- Problem details -
In the forum thread about the bird eating spider, what is the tarantula eating in the picture?

- Excerpt to read -

★ ★ ★ ★

# Australian Bird eating spider, feeding



## K-Y-L-E

Hi all,
A pic of my bird eating Tarantula feeding, some might think its grosse but i think its cool lol


----------



## doenoe

wow, really nice. T's are great animals
What is it eating? 
Good picture, good subject


----------



## K-Y-L-E

Hi and thanx for the comment,its eaing a meal worm. 
You have any t's yourself?


----------



## doenoe

nope, i used to have 2 emperor scorpions. But they both died. Got 2 bearded dragons and a ball python now.


----------



## woodsac

I like the detail.


----------



## Joerocket

lol, I thought it was literally going to be a bird eating a spider but this is just as good. Love the detail in the hair etc. do i see 10 legs? or do the front two count as hands..I dont know much about spiders.

-Joe


----------



## Chiller

Very cool .  Man..what a spider.


----------



## doenoe

the front two are called pedipalps. In scorpions they have grown to be the claws. If i got my facts straight. But it was something in those lines.


----------



## saulmr

So crisp makes me run away on the opposite direction that thing came from... Good shot!


----------



## Joerocket

doenoe said:
			
		

> the front two are called pedipalps. In scorpions they have grown to be the claws. If i got my facts straight. But it was something in those lines.

★ ★ ★ ★

- Extracted records -
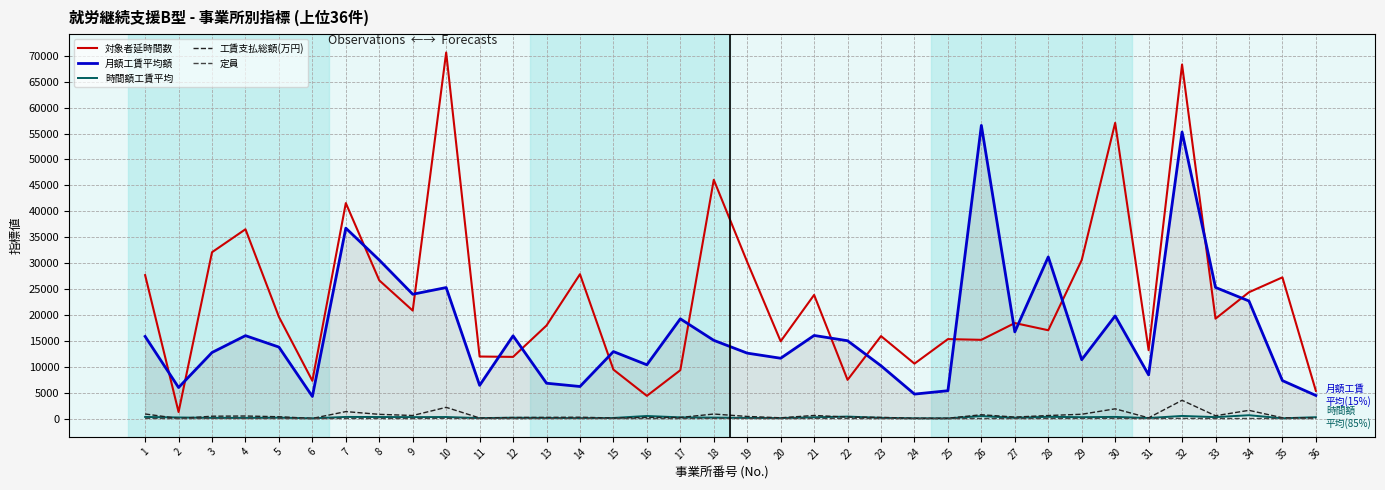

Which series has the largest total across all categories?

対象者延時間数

★ ★ ★ ★

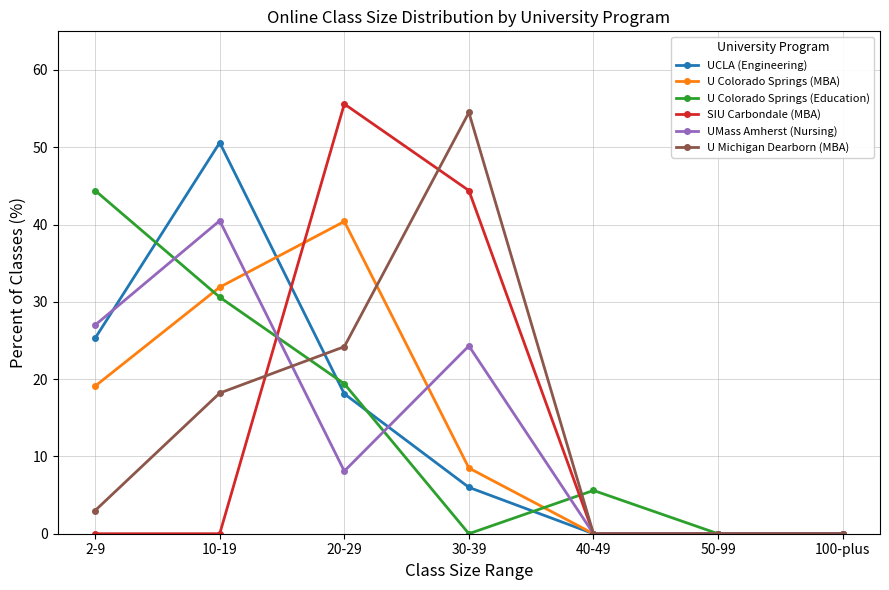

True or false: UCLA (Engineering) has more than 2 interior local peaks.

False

★ ★ ★ ★

- Solution to this exercise -
A meal worm.